Краски в Ревде продавали редко. И он в первый же отпуск поехал в Москву в надежде накупить пахучих тюбиков, палитру, холст. Столица ошеломила, закрутила и, как всех провинциалов, вытолкнула к ГУМу.
Попутчица с ребенком, ехавшая с ним из Ревды, отвела его в комнату матери и ребенка, оставив на его попечение свою малышку, и скрылась в недрах восхищающей бестолковости. Коровин возненавидел эту бестолковость сразу же, узнав, что ничего из того, зачем ехал он в Москву, не купит… С усердием делал гармошку из бумаги малышке, нарисовал карандашом кнопочки, и девочка с удовольствием приняла дар.
За ними наблюдала черноглазая девушка лет шестнадцати, тоже сторожившая ребенка.
Со всей уральской простодушностью Коровин пожаловался, что в Москве нет ни красок, ни холста, ни палитры, а так хочется нарисовать картину на холсте.
— А вы художник, да? — с акцентом спросила девушка.
— Ну что вы!
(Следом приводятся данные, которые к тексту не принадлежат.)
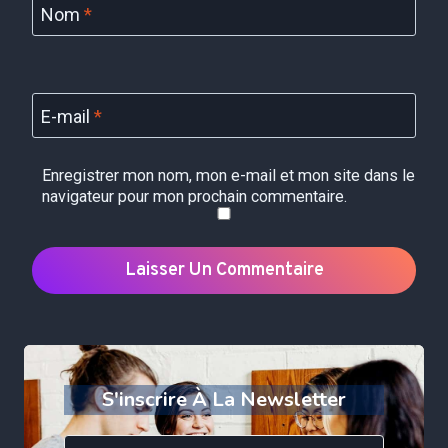
Nom
*
E-mail
*
Enregistrer mon nom, mon e-mail et mon site dans le
navigateur pour mon prochain commentaire.
S'inscrire À La Newsletter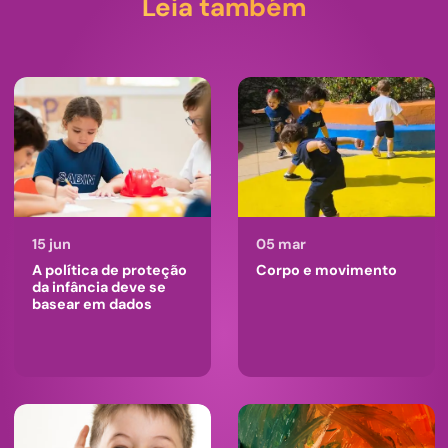
Leia também
15 jun
05 mar
A política de proteção
Corpo e movimento
da infância deve se
basear em dados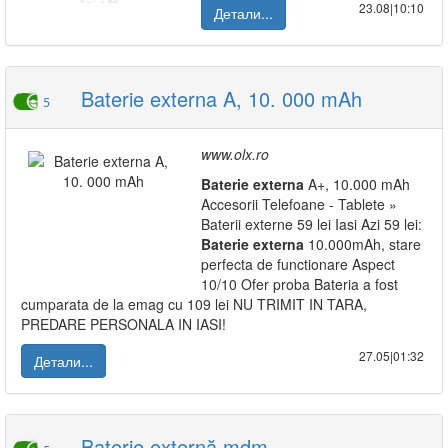
23.08|10:10
Детали...
Baterie externa A, 10. 000 mAh
5
www.olx.ro
Baterie
externa
A+, 10.000 mAh
Accesorii Telefoane - Tablete »
Baterii externe 59 lei Iasi Azi 59 lei:
Baterie
externa
10.000mAh, stare
perfecta de functionare Aspect
10/10 Ofer proba Bateria a fost
cumparata de la emag cu 109 lei NU TRIMIT IN TARA,
PREDARE PERSONALA IN IASI!
27.05|01:32
Детали...
Baterie externă mdm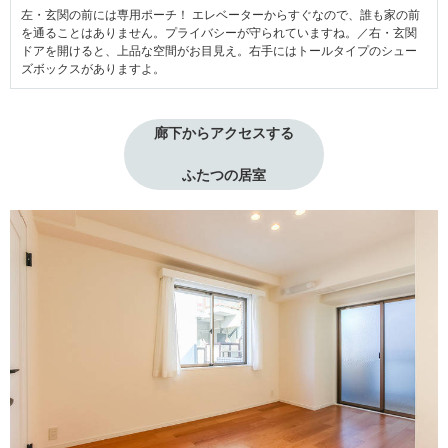
左・玄関の前には専用ポーチ！ エレベーターからすぐなので、誰も家の前
を通ることはありません。プライバシーが守られていますね。／右・玄関
ドアを開けると、上品な空間がお目見え。右手にはトールタイプのシュー
ズボックスがありますよ。
廊下からアクセスする
ふたつの居室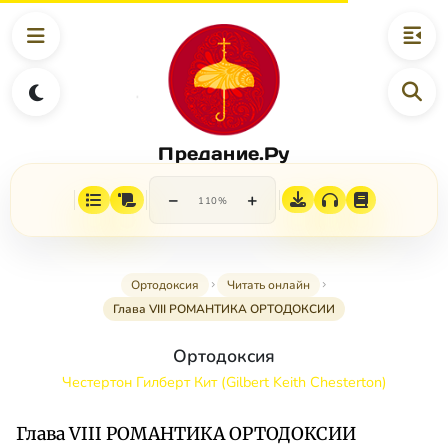
Предание.Ру
−
+
110%
Ортодоксия
Читать онлайн
Глава VIII РОМАНТИКА ОРТОДОКСИИ
Ортодоксия
Честертон Гилберт Кит (Gilbert Keith Chesterton)
Глава VIII РОМАНТИКА ОРТОДОКСИИ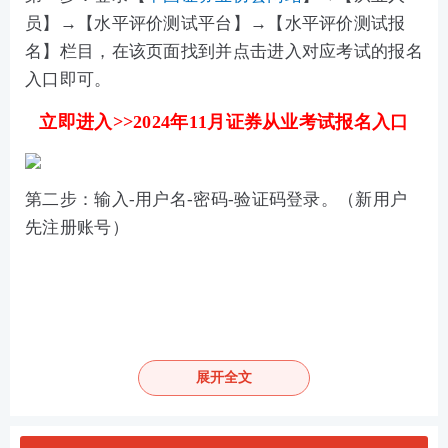
员】→【水平评价测试平台】→【水平评价测试报
名】栏目，在该页面找到并点击进入对应考试的报名
入口即可。
立即进入>>2024年11月证券从业考试报名入口
第二步：输入-用户名-密码-验证码登录。（新用户
先注册账号）
展开全文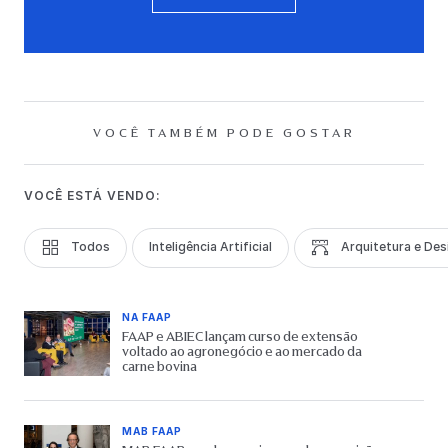
VOCÊ TAMBÉM PODE GOSTAR
VOCÊ ESTÁ VENDO:
Todos
Inteligência Artificial
Arquitetura e Des
NA FAAP
FAAP e ABIEC lançam curso de extensão
voltado ao agronegócio e ao mercado da
carne bovina
MAB FAAP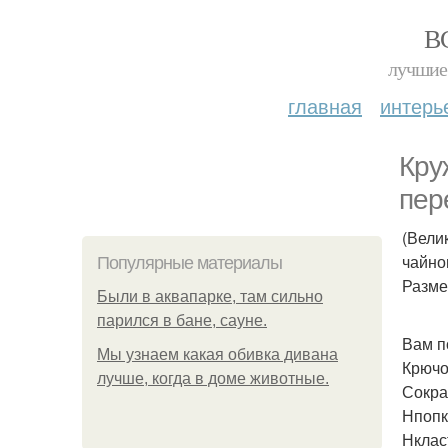
В
лучшие 
главная
интерь
Кру
пер
(Вели
чайно
Популярные материалы
Размер
Были в аквапарке, там сильно
парился в бане, сауне.
Вам по
Мы узнаем какая обивка дивана
Крючок
лучше, когда в доме животные.
Сокра
Нпопк
Нклас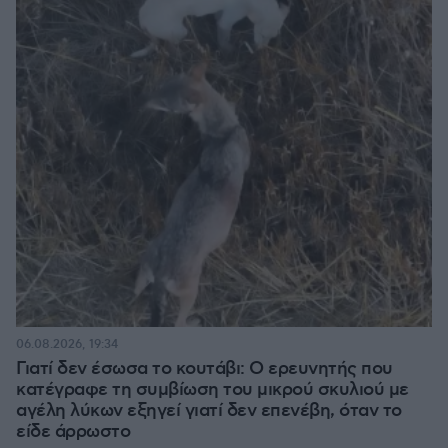
06.08.2026, 19:34
Γιατί δεν έσωσα το κουτάβι: Ο ερευνητής που
κατέγραφε τη συμβίωση του μικρού σκυλιού με
αγέλη λύκων εξηγεί γιατί δεν επενέβη, όταν το
είδε άρρωστο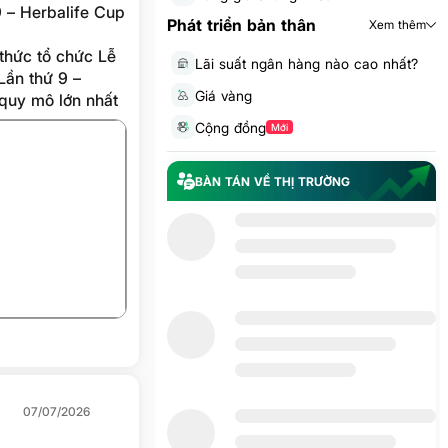
9 – Herbalife Cup
Phát triển bản thân
Xem thêm
thức tổ chức Lễ
Lãi suất ngân hàng nào cao nhất?
Lần thứ 9 –
Giá vàng
 quy mô lớn nhất
 sự bảo trợ của
Cộng đồng
Mới
08 tới 09 tháng
u hoạt động bên
BÀN TÁN VỀ THỊ TRƯỜNG
+3
07/07/2026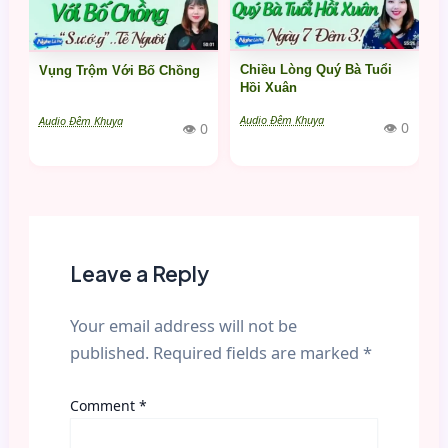
Chiều Lòng Quý Bà Tuổi
Vụng Trộm Với Bố Chồng
Hồi Xuân
Audio Đêm Khuya
Audio Đêm Khuya
👁 0
👁 0
Leave a Reply
Your email address will not be
published.
Required fields are marked
*
Comment
*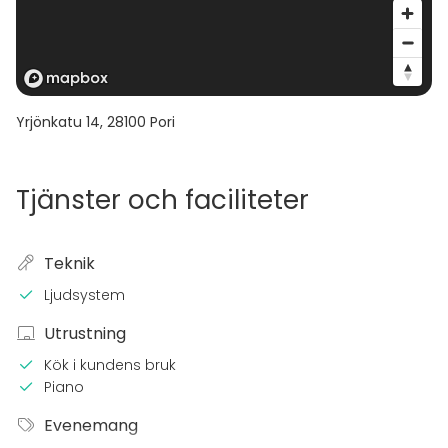
Yrjönkatu 14
,
28100
Pori
Tjänster och faciliteter
Teknik
Ljudsystem
Utrustning
Kök i kundens bruk
Piano
Evenemang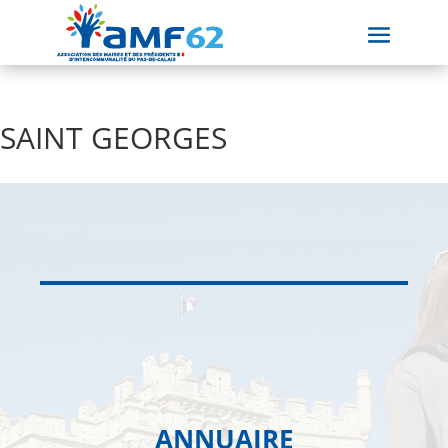
SAINT GEORGES
ANNUAIRE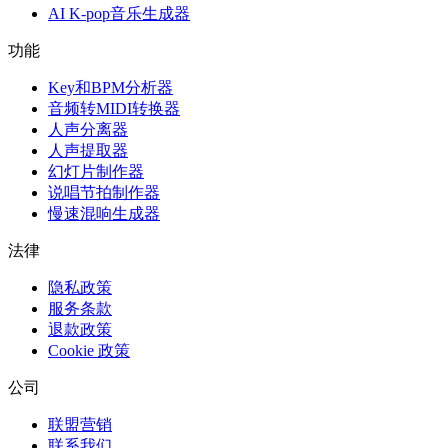
AI K-pop音乐生成器
功能
Key和BPM分析器
音频转MIDI转换器
人声分离器
人声提取器
幻灯片制作器
说唱节拍制作器
慢速混响生成器
法律
隐私政策
服务条款
退款政策
Cookie 政策
公司
联盟营销
联系我们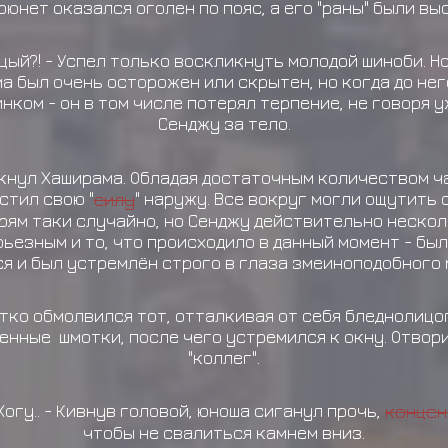
брюнет оказался оголен по пояс, а его "раны" были в
ицый?! - Успел только воскликнуть молодой шиноби. Н
а был очень осторожен или скрытен, но когда до не
нком - он в том числе потерял терпение, не говоря 
Сенджу за тело.
ликнул Хаширама. Обладая достаточным количеством ч
стил свою "
силу
" наружу. Все вокруг могли ощутить
прям таки случайно, но Сенджу действительно нескол
ьезным и то, что происходило в данный момент - бы
ся и был устремлён строго в глаза змеиноподобного 
атко обмолвился тот, отталкивая от себя бледнолиц
енные шмотки, после чего устремился к окну. Отвори
"коллег".
Хогу.. - Кивнув головой, юноша сиганул прочь,
концен
чтобы не свалиться камнем вниз.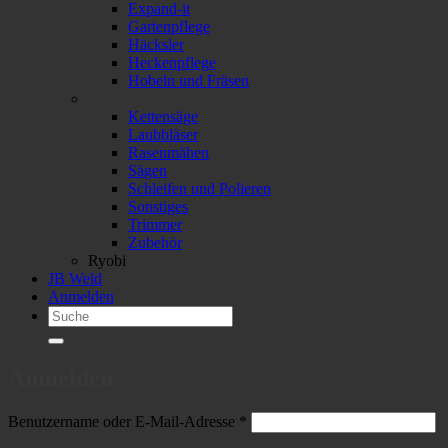
Expand-it
Gartenpflege
Häcksler
Heckenpflege
Hobeln und Fräsen
Kettensäge
Laubbläser
Rasenmähen
Sägen
Schleifen und Polieren
Sonstiges
Trimmer
Zubehör
Ryobi
JB Weld
Anmelden
Suchen
nach:
Anmelden
Erforderlich
Benutzername oder E-Mail-Adresse
*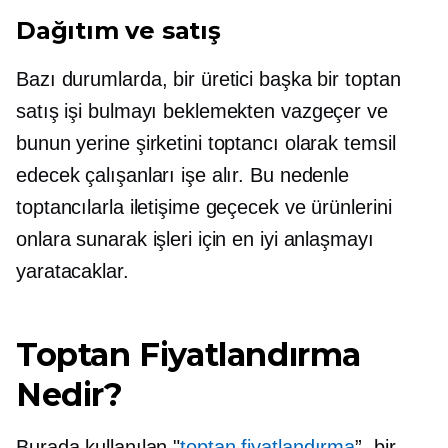
Dağıtım ve satış
Bazı durumlarda, bir üretici başka bir toptan
satış işi bulmayı beklemekten vazgeçer ve
bunun yerine şirketini toptancı olarak temsil
edecek çalışanları işe alır. Bu nedenle
toptancılarla iletişime geçecek ve ürünlerini
onlara sunarak işleri için en iyi anlaşmayı
yaratacaklar.
Toptan Fiyatlandırma
Nedir?
Burada kullanılan "
toptan fiyatlandırma
”, bir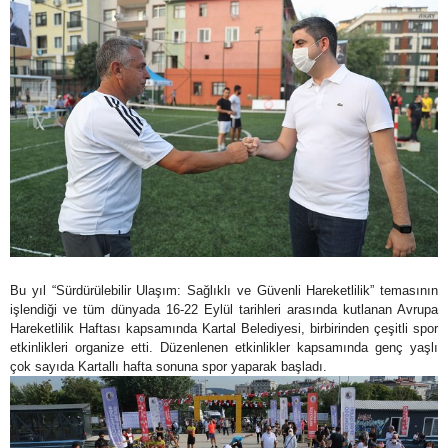
Bu yıl “Sürdürülebilir Ulaşım: Sağlıklı ve Güvenli Hareketlilik” temasının
işlendiği ve tüm dünyada 16-22 Eylül tarihleri arasında kutlanan Avrupa
Hareketlilik Haftası kapsamında Kartal Belediyesi, birbirinden çeşitli spor
etkinlikleri organize etti. Düzenlenen etkinlikler kapsamında genç yaşlı
çok sayıda Kartallı hafta sonuna spor yaparak başladı.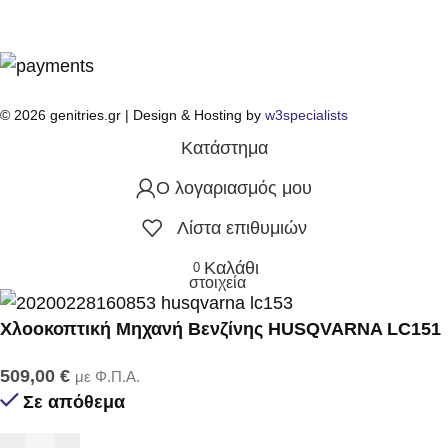
© 2026 genitries.gr | Design & Hosting by
w3specialists
Κατάστημα
Ο λογαριασμός μου
Λίστα επιθυμιών
Καλάθι
0
στοιχεία
Χλοοκοπτική Μηχανή Βενζίνης HUSQVARNA LC151
509,00
€
με Φ.Π.Α.
Σε απόθεμα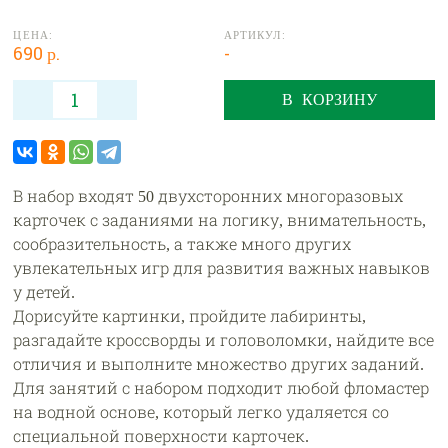
ЦЕНА:
АРТИКУЛ:
690 р.
-
В КОРЗИНУ
В набор входят 50 двухсторонних многоразовых
карточек с заданиями на логику, внимательность,
сообразительность, а также много других
увлекательных игр для развития важных навыков
у детей.
Дорисуйте картинки, пройдите лабиринты,
разгадайте кроссворды и головоломки, найдите все
отличия и выполните множество других заданий.
Для занятий с набором подходит любой фломастер
на водной основе, который легко удаляется со
специальной поверхности карточек.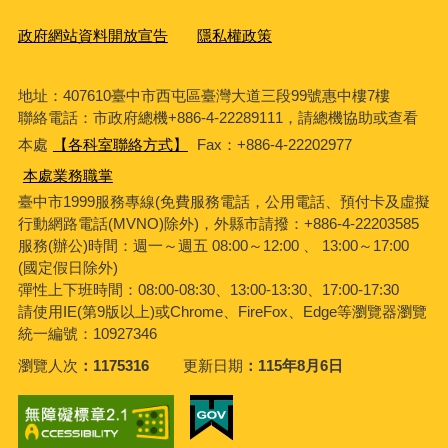
政府網站資料開放宣告
隱私權政策
地址：407610臺中市西屯區臺灣大道三段99號惠中樓7樓
聯絡電話：市政府總機+886-4-22289111，請總機協助或查看
本處
【各科室聯絡方式】
Fax：+886-4-22202977
本處業務職掌
臺中市1999服務專線(免費服務電話，公用電話、預付卡及虛擬
行動網路電話(MVNO)除外)，外縣市請撥：+886-4-22203585
服務(辦公)時間：週一～週五 08:00～12:00 、 13:00～17:00
(國定假日除外)
彈性上下班時間：08:00-08:30、13:00-13:30、17:00-17:30
請使用IE(第9版以上)或Chrome、FireFox、Edge等瀏覽器瀏覽
統一編號：10927346
瀏覽人次
1175316
更新日期
115年8月6日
Я рабочий. Рисую так, для себя.
Часа через два явились его попутчица и степенные мужчина с женщиной, родители девушки.
— Вы напишите мне свой адрес, — серьезно предложила девушка.
Он написал и тут же забыл об этом, тоже серьезно пригласив девушку приехать в Ревду. Он же два часа столько рассказывал о своем городке, там такая красотища! Почему бы в самом деле не приехать? Так и расценил желание девушки записать адрес.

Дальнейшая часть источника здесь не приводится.